Aqui nos fundos a terra é fofa. É fácil de mexer. É fácil com esses braços grossos e duros que cê consegue depois de onze anos carregando pedra de um lado pro outro. Eu tive que ficar com o braço grosso. Pra pelo menos parecer forte. Porque eu não sou forte. O Eduardo era forte. E magro. Tinha 47 quilos, um metro e oitenta. Só que ele estalava o dedo e a casa tremia, batia na porta e não sobrava nada, amassava o lixo da semana numa bolinha de gude.
Entro na casa e tomo água. Não cansei, mas suei pra burro debaixo desse sol filho da puta. A gente nunca se preocupou com água. A Verônica fazia surgir água na palma da mão. Puxava a água que tem em pedacinhos no ar que a gente respira, me explicou uma vez. Era uma água ruim pra cacete, salgada, com gosto de poço velho. Ela dizia que eu transpirava tanto que com a minha água dava pra fazer uma piscina aqui atrás. Mas não vai dar porque agora tamos usando os fundos pra outra coisa. Pra fazer o enterro.
Pego os sacos na sala. Tão leves. Bem leves. Tropeço em algo no caminho, algo grande. É o meu pai. Levo ele lá pra trás. Meu pai sempre disse que uma hora meu poder ia aparecer. Mas quando comecei a ficar careca ele desistiu. Um dia arrancou o tampão do dedo e me deu pra comer. Disse que às vezes meu corpo precisava de incentivo. Eu comi a ponta do dedo do meu pai mas não adiantou, nunca fiquei invisível, nunca salvei ninguém nem desarmei bomba nem prendi bandido.

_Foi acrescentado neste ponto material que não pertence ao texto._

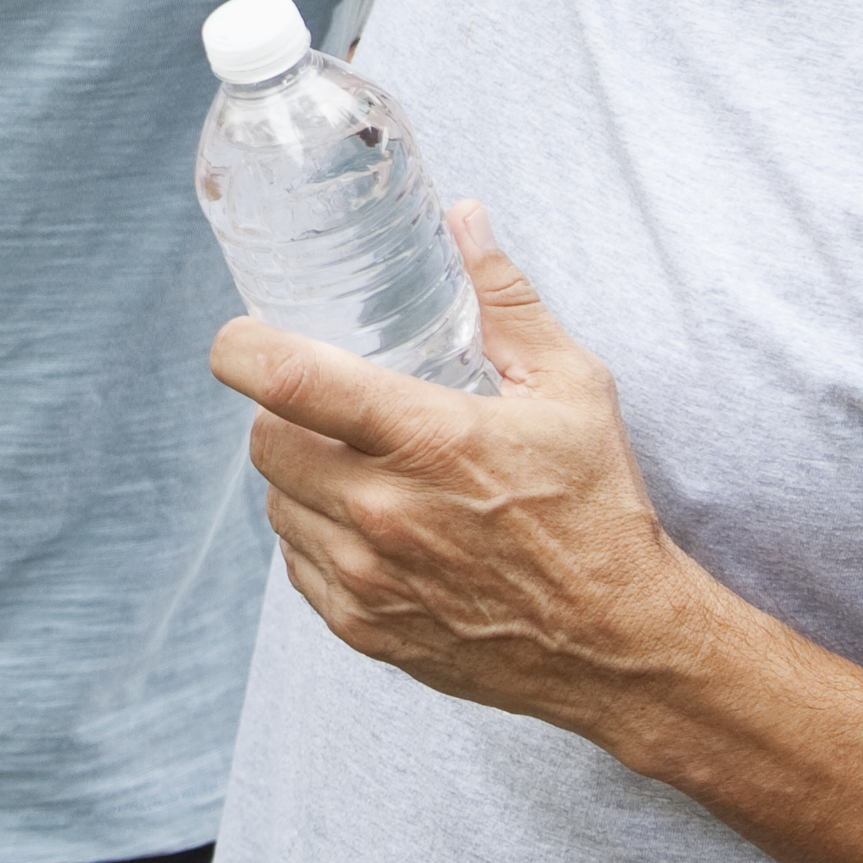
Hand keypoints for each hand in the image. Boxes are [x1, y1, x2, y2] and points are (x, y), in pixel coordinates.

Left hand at [213, 206, 732, 749]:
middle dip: (286, 415)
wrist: (620, 643)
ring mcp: (370, 577)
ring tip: (358, 469)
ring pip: (276, 504)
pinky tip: (368, 526)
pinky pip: (296, 566)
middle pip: (267, 442)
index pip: (290, 382)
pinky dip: (316, 538)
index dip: (243, 349)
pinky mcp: (364, 630)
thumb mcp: (571, 387)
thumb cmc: (599, 508)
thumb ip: (506, 299)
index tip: (242, 338)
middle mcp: (385, 511)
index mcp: (429, 439)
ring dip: (301, 479)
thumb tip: (464, 219)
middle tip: (330, 410)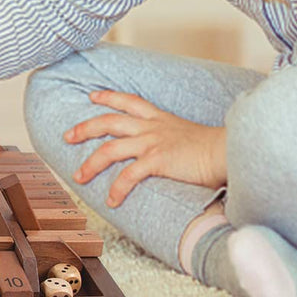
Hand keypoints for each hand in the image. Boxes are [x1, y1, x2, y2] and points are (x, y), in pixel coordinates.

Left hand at [66, 89, 226, 207]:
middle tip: (67, 136)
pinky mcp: (157, 160)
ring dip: (90, 163)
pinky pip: (128, 176)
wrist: (229, 152)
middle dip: (84, 128)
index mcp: (160, 118)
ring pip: (109, 149)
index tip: (92, 96)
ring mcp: (152, 142)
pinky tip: (111, 199)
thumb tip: (172, 151)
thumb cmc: (216, 149)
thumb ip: (175, 139)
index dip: (108, 97)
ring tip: (79, 176)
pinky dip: (117, 188)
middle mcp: (152, 127)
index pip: (129, 101)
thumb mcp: (190, 136)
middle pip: (108, 121)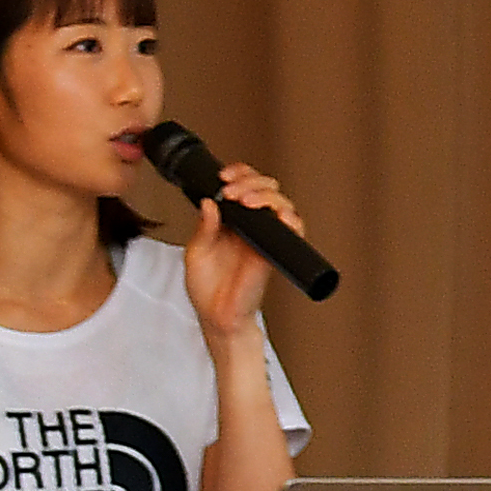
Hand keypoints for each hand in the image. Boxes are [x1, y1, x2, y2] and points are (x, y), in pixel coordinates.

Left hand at [183, 160, 307, 340]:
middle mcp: (252, 225)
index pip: (243, 186)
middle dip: (251, 182)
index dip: (239, 174)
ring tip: (248, 201)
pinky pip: (293, 229)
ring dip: (267, 195)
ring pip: (281, 202)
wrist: (218, 316)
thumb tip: (210, 202)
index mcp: (231, 220)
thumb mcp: (196, 252)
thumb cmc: (207, 288)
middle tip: (233, 191)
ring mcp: (266, 237)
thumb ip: (204, 227)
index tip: (224, 177)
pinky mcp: (276, 251)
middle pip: (266, 188)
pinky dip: (290, 218)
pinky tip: (277, 215)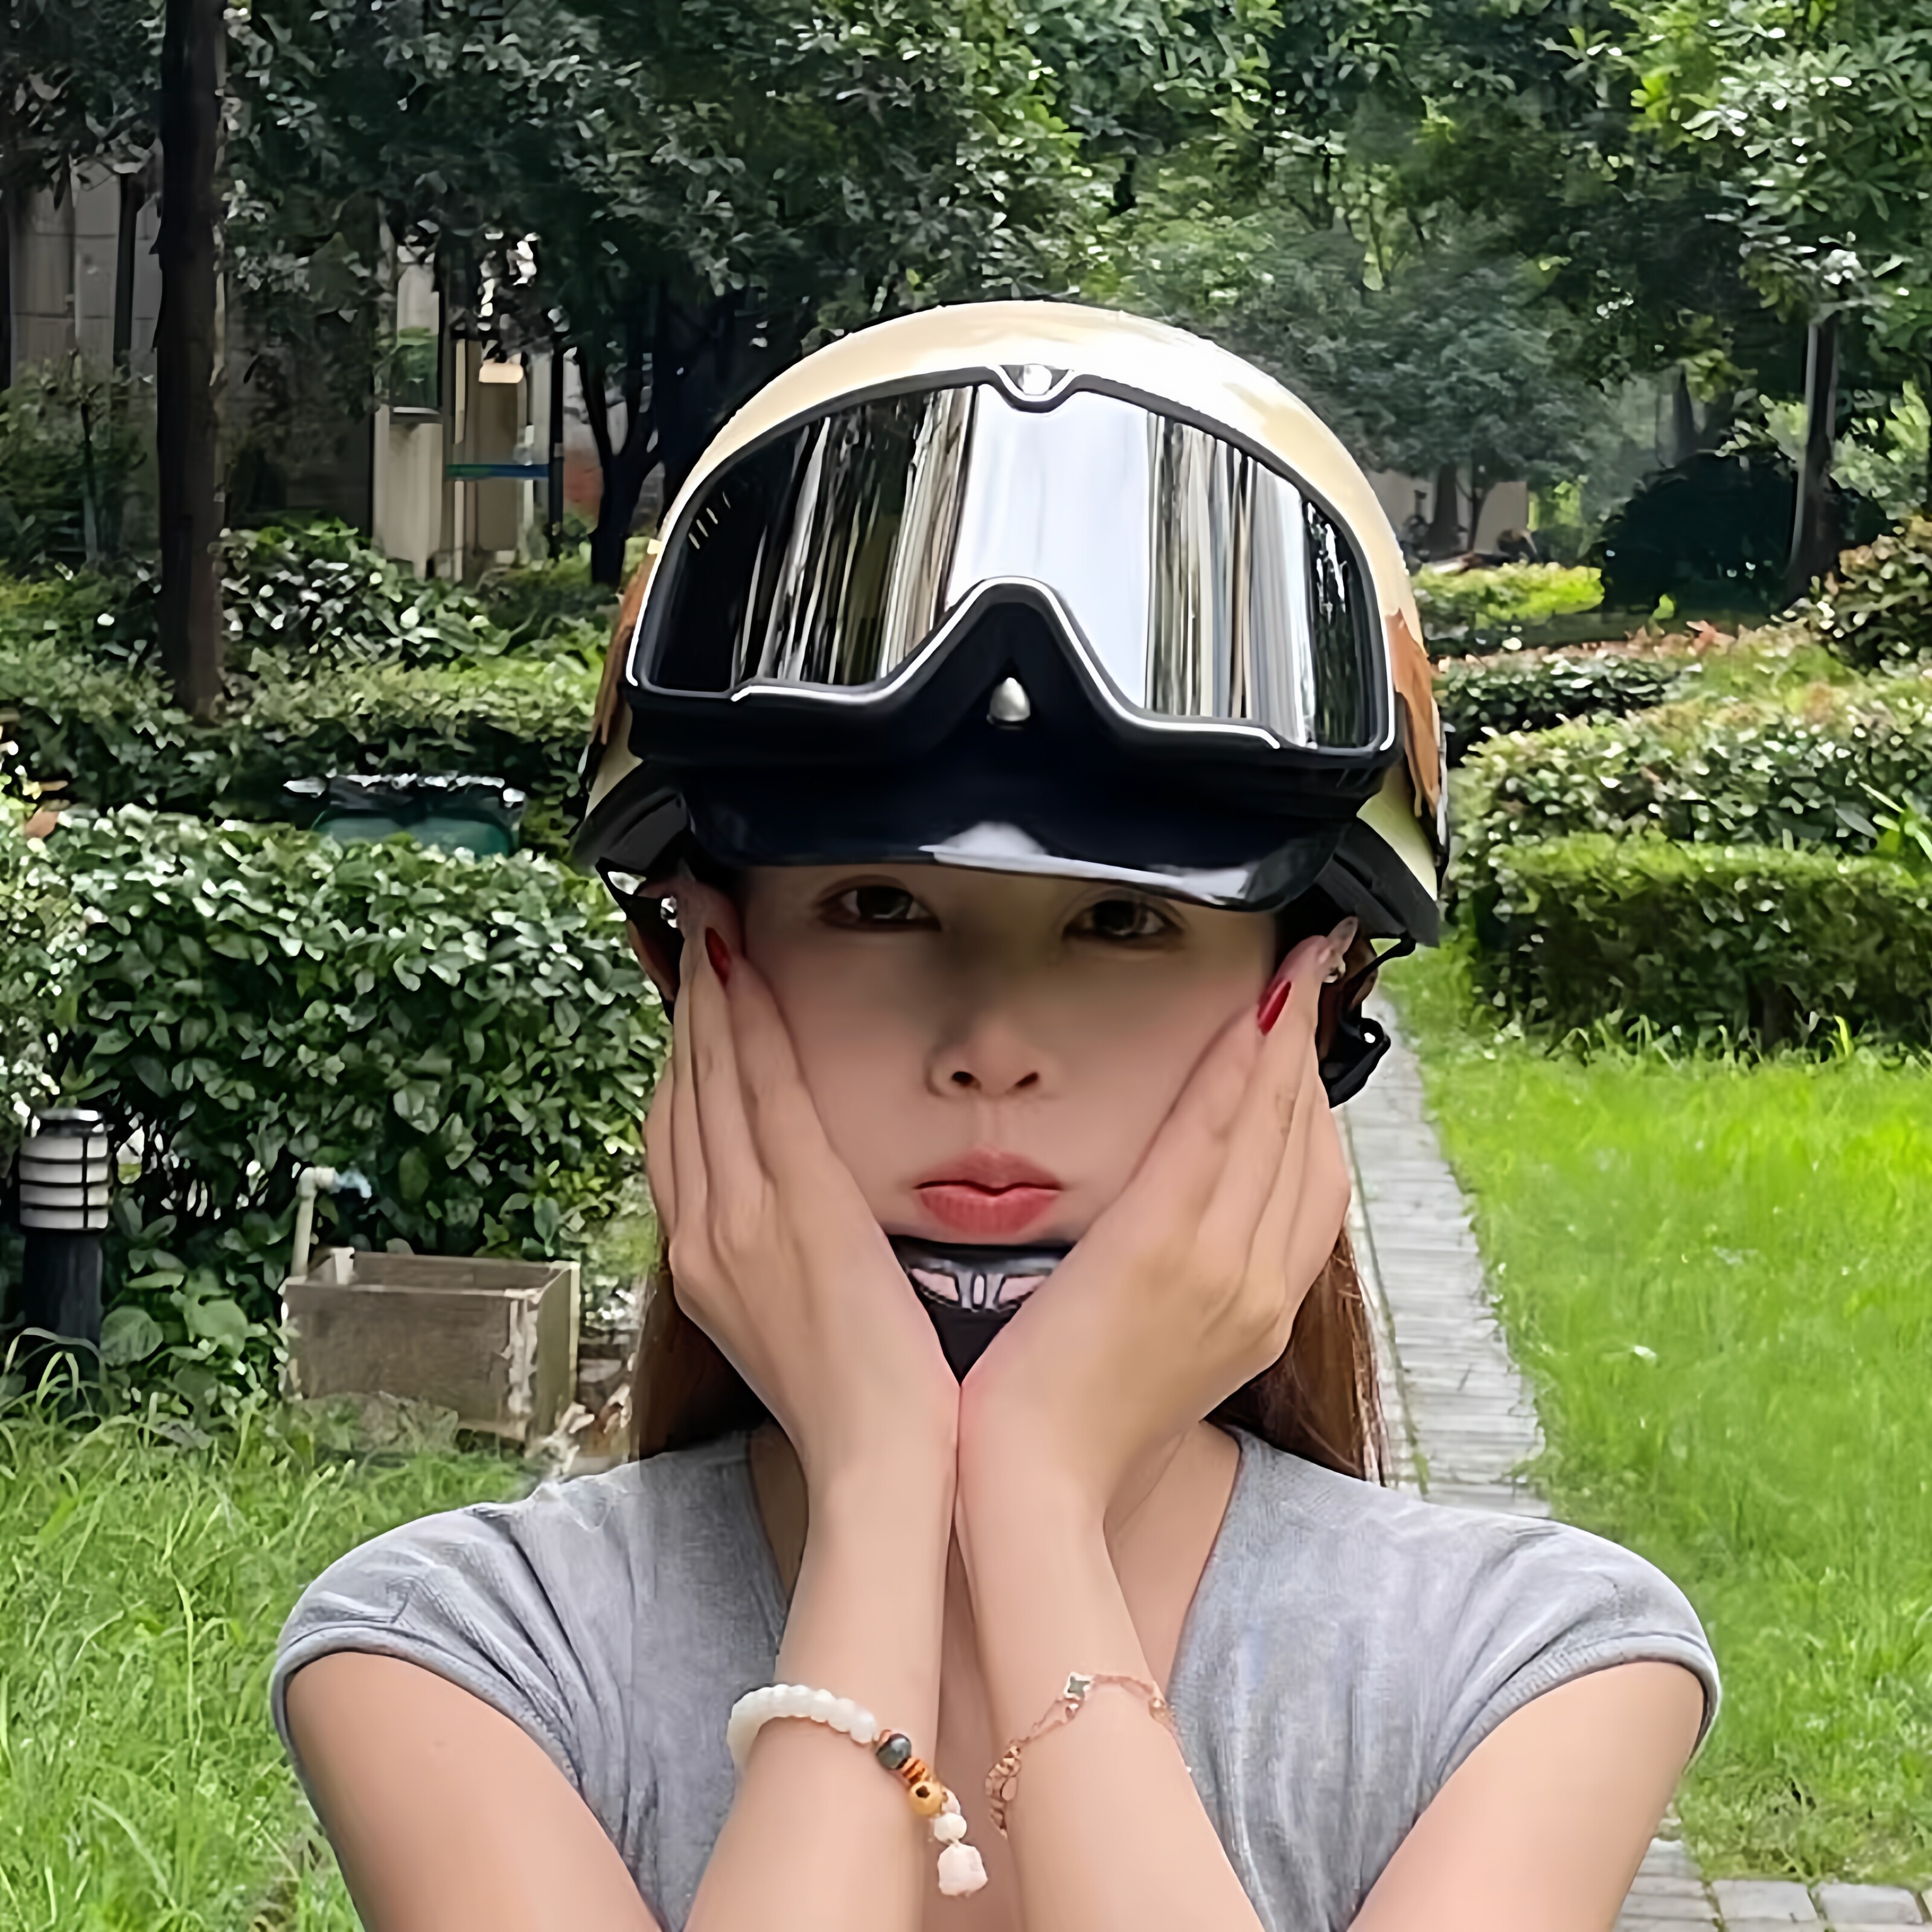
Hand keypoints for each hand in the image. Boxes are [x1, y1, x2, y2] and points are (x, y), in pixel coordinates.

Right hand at [644, 883, 958, 1494]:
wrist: (876, 1471)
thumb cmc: (855, 1401)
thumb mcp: (792, 1319)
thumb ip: (777, 1254)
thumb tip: (787, 1208)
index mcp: (703, 1260)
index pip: (678, 1130)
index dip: (676, 1051)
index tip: (687, 988)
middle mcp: (703, 1232)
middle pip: (680, 1091)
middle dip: (682, 1001)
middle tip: (685, 921)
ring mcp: (740, 1219)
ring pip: (709, 1079)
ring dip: (706, 993)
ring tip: (706, 921)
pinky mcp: (797, 1208)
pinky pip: (760, 1095)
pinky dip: (744, 1027)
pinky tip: (741, 969)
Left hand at [956, 924, 1352, 1517]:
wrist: (1036, 1487)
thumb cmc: (1076, 1424)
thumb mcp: (1155, 1358)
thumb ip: (1181, 1293)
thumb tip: (1176, 1239)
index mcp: (1258, 1312)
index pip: (1312, 1190)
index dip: (1316, 1108)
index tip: (1307, 1046)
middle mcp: (1259, 1287)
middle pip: (1306, 1146)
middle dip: (1310, 1055)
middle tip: (1316, 974)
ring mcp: (1222, 1268)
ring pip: (1271, 1128)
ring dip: (1285, 1040)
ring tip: (1295, 970)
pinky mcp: (1163, 1249)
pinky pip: (1214, 1136)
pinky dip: (1239, 1069)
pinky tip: (1250, 1013)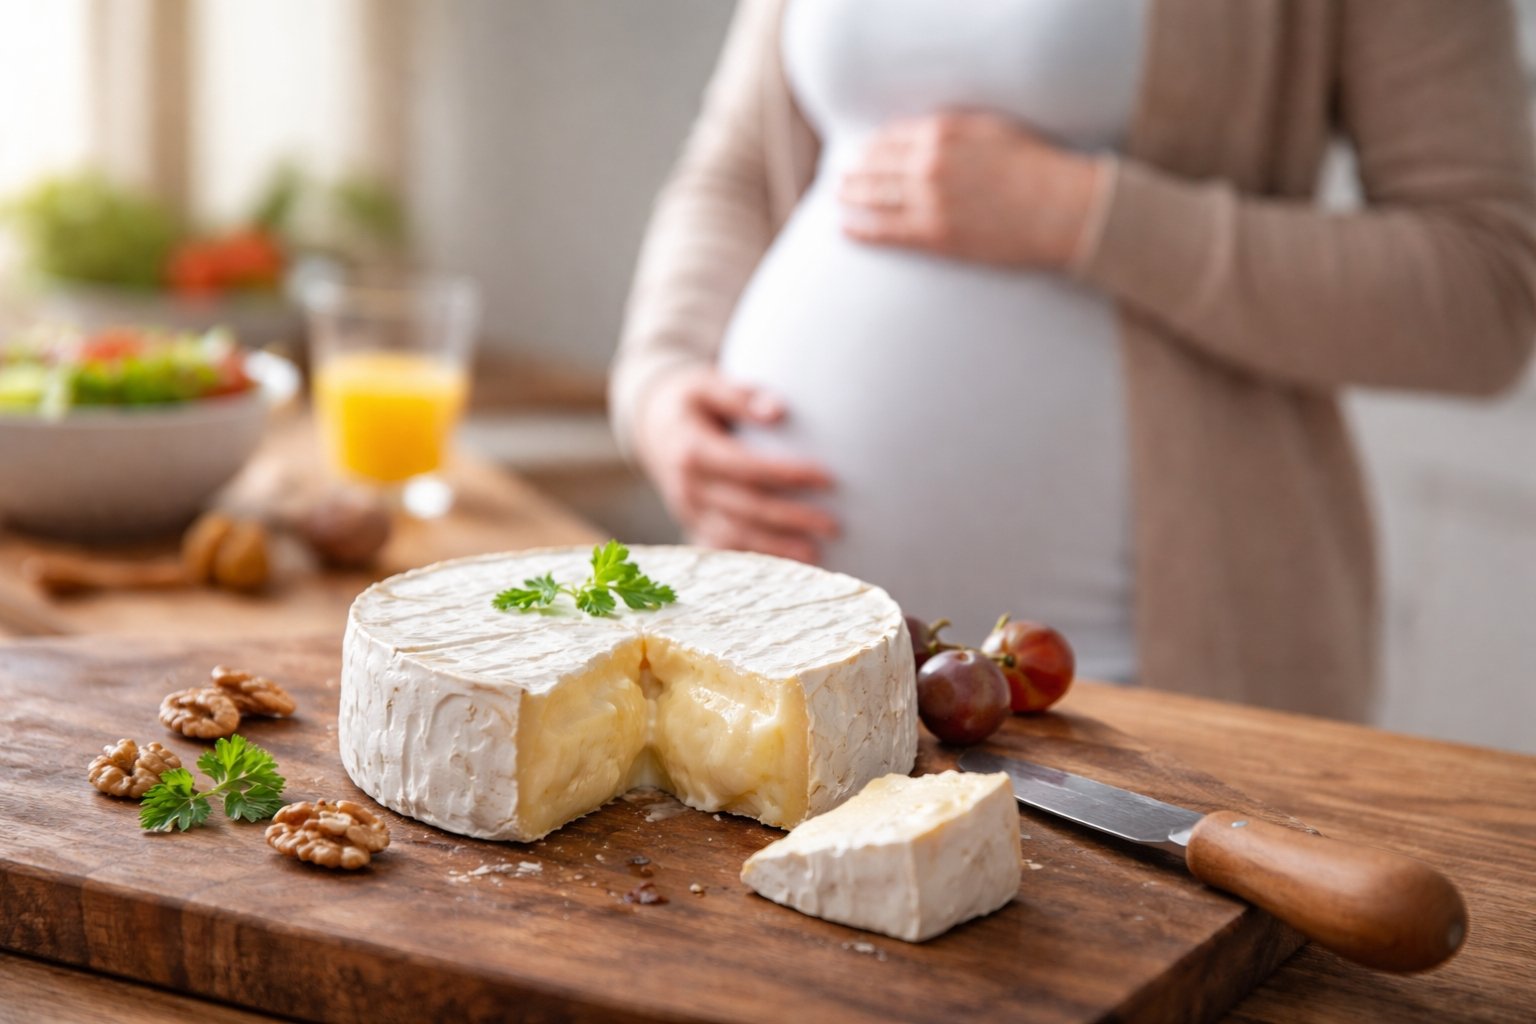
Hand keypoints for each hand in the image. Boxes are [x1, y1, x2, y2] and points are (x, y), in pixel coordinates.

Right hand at [631, 365, 837, 563]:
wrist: (651, 425)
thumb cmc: (690, 401)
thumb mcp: (707, 385)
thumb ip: (741, 395)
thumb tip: (779, 410)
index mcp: (692, 451)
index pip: (747, 468)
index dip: (787, 475)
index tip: (828, 478)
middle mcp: (688, 486)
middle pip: (746, 508)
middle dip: (791, 519)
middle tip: (833, 525)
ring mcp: (688, 510)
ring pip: (735, 536)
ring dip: (776, 548)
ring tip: (816, 555)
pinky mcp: (692, 524)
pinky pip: (723, 548)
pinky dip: (754, 559)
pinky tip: (785, 566)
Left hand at [838, 112, 1104, 268]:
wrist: (1062, 209)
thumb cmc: (1036, 167)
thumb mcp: (992, 129)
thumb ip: (954, 129)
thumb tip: (924, 134)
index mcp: (943, 132)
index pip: (891, 137)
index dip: (873, 147)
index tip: (864, 152)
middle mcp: (929, 163)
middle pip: (876, 166)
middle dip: (855, 171)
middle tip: (842, 177)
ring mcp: (929, 201)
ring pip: (874, 198)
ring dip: (851, 197)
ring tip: (840, 198)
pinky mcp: (934, 235)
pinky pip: (885, 232)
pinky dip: (860, 230)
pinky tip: (845, 230)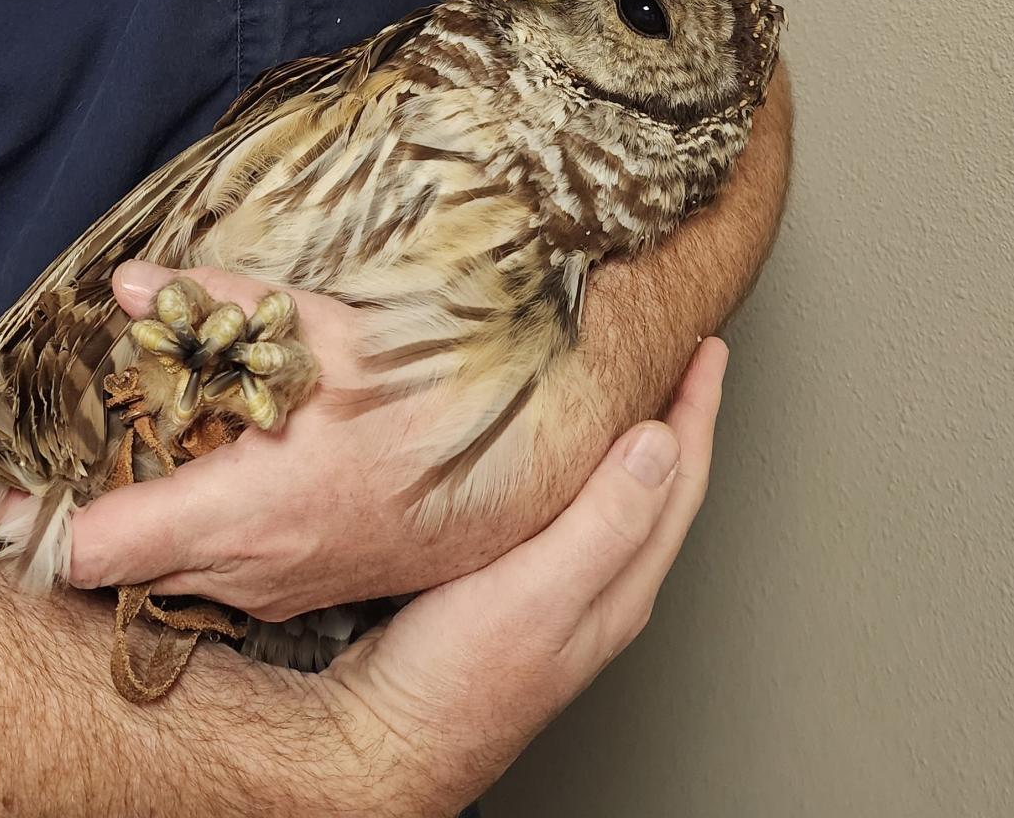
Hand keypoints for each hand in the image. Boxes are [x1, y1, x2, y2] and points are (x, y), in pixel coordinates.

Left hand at [67, 262, 624, 619]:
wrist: (523, 474)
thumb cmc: (429, 402)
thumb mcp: (323, 333)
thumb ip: (219, 308)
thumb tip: (131, 287)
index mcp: (239, 510)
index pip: (95, 546)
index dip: (30, 523)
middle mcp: (246, 568)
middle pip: (120, 565)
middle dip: (80, 515)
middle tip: (57, 453)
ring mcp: (275, 592)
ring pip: (169, 570)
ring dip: (140, 522)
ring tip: (134, 452)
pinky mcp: (302, 595)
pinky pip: (219, 573)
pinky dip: (193, 532)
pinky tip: (213, 475)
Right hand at [314, 336, 726, 817]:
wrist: (382, 738)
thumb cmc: (455, 682)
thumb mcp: (536, 593)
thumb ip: (603, 522)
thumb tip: (661, 444)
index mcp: (618, 586)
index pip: (679, 482)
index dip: (697, 410)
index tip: (708, 351)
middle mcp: (596, 588)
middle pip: (657, 487)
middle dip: (675, 417)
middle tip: (681, 356)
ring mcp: (554, 590)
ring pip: (613, 498)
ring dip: (628, 438)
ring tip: (626, 387)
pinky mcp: (508, 586)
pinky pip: (564, 509)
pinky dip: (574, 464)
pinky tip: (546, 451)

Jogo os sacos na cova. Olho pra minha mãe. Atravessava parede, teto, carro, qualquer coisa. Imagina você moleque vendo revista de mulher pelada e tua mãe sai da parede e fala bonito, ein, safado. Minha infância foi um inferno. Mas ela foi a única que não achou ruim eu não desenvolver nenhum poder. Acho que como ela sempre atravessava a cama e acordava no chão, conseguia entender que ter poder nem sempre é bom. Só que quando fui trabalhar no açougue ela ficou brava, disse que ninguém na família podia se rebaixar tanto. Eu disse que então não era da família, peguei as coisas e fui embora.
Depois de muito tempo, quando a vida tá nos eixos, venho visitar e encontro a casa em pedaços. Todo mundo queimado, morto, esmigalhado. Lá no meio, rindo de tudo, o Toupeira. Nessa hora não precisei de poder. Catei um facão na cozinha, peguei ele pelo pescoço, joguei no chão e abri que nem a gente abre porco no serviço, antes que conseguisse falar as asneiras mágicas que me transformariam num suflê de queijo. O desgraçado tava dando o troco, porque minha família prendeu ele há muito tempo, e foi só fugir pra se lambuzar de vingança. Separei tudo em sacos pra enterrar nos fundos da casa.
Vim do açougue com uma picanha de dar água na boca. Fazer um churrasco pra todo mundo, dizer que depois que eu desisti de esperar, meu poder apareceu. Depois de 53 anos. Observo os quatro corpos sentados nas cadeiras de plástico, a picanha estalando no fogo, abro uma cerveja e toco cada um deles na testa. Minha mãe, meu pai, Eduardo e Verônica me olham. Oi, família, aquele ali é o Toupeira, que acabou de matar vocês. E eu voltei pra casa. Descobri meu poder. Ressuscito os mortos.